(Dataset entries)
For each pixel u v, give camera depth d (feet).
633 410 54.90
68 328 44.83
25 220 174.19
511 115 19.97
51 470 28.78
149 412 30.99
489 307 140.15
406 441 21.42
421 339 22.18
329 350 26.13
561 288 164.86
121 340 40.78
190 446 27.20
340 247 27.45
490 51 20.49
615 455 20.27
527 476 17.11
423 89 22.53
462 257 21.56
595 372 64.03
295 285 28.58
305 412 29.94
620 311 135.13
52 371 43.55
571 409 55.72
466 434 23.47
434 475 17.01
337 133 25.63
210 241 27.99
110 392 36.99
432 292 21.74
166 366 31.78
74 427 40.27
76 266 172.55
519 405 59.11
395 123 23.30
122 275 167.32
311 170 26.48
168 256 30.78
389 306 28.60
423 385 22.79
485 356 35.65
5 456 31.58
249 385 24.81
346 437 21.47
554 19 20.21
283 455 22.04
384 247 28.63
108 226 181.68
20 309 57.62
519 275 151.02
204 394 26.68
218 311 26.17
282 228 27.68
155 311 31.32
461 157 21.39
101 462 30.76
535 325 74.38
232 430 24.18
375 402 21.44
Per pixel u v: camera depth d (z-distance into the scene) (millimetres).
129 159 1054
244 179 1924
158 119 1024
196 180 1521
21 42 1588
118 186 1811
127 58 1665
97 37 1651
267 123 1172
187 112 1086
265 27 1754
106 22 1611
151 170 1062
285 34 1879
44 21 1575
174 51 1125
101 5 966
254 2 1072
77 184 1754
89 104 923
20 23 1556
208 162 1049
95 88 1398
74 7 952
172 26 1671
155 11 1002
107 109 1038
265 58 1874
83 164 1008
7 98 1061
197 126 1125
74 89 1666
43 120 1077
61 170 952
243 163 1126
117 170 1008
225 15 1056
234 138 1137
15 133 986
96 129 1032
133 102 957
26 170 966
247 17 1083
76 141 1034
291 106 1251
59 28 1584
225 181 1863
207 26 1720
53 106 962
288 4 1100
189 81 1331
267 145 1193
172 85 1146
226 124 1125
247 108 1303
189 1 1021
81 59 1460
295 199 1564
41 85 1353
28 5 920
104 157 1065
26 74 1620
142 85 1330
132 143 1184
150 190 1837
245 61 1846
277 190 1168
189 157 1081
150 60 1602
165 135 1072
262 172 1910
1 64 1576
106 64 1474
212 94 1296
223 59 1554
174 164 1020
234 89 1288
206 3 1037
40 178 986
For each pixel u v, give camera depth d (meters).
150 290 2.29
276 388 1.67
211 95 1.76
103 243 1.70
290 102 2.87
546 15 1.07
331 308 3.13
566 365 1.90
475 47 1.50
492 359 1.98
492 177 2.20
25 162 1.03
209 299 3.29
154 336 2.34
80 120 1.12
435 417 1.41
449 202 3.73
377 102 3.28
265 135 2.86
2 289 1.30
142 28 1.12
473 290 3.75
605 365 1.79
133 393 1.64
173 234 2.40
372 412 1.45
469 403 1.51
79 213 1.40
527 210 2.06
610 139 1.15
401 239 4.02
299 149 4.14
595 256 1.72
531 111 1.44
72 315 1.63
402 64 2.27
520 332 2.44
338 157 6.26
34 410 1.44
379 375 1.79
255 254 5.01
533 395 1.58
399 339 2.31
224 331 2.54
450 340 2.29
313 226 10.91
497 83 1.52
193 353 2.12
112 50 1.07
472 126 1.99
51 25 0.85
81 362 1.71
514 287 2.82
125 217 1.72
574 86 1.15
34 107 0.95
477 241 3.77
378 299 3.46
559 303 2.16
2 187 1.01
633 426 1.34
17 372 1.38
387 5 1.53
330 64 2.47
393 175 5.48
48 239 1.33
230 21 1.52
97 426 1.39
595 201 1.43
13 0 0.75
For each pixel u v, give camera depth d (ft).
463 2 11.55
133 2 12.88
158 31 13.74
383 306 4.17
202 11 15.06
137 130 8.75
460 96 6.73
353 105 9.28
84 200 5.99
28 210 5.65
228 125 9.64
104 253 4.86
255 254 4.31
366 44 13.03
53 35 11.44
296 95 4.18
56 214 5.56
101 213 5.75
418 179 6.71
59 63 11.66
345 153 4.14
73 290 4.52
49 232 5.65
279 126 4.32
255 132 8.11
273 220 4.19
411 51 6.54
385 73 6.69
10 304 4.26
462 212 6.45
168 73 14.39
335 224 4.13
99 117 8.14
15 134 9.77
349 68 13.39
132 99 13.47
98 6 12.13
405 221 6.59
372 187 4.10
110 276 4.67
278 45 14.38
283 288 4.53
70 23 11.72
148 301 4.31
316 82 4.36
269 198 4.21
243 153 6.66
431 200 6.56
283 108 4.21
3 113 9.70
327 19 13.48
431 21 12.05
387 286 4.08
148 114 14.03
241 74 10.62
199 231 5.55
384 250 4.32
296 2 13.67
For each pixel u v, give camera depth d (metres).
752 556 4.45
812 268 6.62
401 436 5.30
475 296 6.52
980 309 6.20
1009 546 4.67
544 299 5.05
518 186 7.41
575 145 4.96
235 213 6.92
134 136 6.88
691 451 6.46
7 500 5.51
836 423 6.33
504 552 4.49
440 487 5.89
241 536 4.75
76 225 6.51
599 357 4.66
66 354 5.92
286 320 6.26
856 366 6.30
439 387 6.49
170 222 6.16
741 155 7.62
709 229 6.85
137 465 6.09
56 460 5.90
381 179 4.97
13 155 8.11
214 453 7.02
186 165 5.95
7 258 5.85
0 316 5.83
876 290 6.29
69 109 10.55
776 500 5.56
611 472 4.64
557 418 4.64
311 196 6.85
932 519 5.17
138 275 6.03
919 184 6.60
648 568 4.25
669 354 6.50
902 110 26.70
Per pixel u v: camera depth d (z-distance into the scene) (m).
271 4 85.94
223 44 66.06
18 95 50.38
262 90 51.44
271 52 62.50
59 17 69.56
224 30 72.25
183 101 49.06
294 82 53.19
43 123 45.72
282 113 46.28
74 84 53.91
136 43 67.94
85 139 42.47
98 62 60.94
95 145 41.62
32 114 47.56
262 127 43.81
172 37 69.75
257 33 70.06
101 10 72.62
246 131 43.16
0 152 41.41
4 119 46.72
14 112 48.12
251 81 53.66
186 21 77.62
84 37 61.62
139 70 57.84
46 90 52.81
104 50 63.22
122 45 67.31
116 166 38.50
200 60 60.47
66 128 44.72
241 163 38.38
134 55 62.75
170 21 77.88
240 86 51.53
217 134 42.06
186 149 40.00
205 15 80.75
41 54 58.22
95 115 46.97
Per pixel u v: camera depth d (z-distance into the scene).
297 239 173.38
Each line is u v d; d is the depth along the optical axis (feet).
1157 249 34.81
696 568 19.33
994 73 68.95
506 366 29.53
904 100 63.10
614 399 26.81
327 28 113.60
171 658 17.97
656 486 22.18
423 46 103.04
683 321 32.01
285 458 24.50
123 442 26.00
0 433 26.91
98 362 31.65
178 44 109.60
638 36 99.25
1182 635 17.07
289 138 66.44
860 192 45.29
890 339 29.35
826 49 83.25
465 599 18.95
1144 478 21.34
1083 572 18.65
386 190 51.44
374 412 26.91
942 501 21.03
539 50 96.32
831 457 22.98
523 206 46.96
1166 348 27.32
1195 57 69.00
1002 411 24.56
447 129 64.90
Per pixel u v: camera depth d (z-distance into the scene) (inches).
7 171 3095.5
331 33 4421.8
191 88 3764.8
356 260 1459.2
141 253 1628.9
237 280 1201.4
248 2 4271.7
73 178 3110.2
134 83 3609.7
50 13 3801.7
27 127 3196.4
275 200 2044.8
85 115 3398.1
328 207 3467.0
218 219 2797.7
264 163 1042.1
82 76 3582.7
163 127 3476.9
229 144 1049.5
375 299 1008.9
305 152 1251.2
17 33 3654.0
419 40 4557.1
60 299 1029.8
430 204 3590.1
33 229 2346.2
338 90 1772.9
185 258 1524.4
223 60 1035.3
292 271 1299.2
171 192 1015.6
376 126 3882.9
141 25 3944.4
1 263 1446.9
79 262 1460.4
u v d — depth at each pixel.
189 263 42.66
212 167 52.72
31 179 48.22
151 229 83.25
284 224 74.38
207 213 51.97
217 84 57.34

Task requirements:
A single number is needed: the count of lines in the records that contain "pixel".

Response for this exercise:
9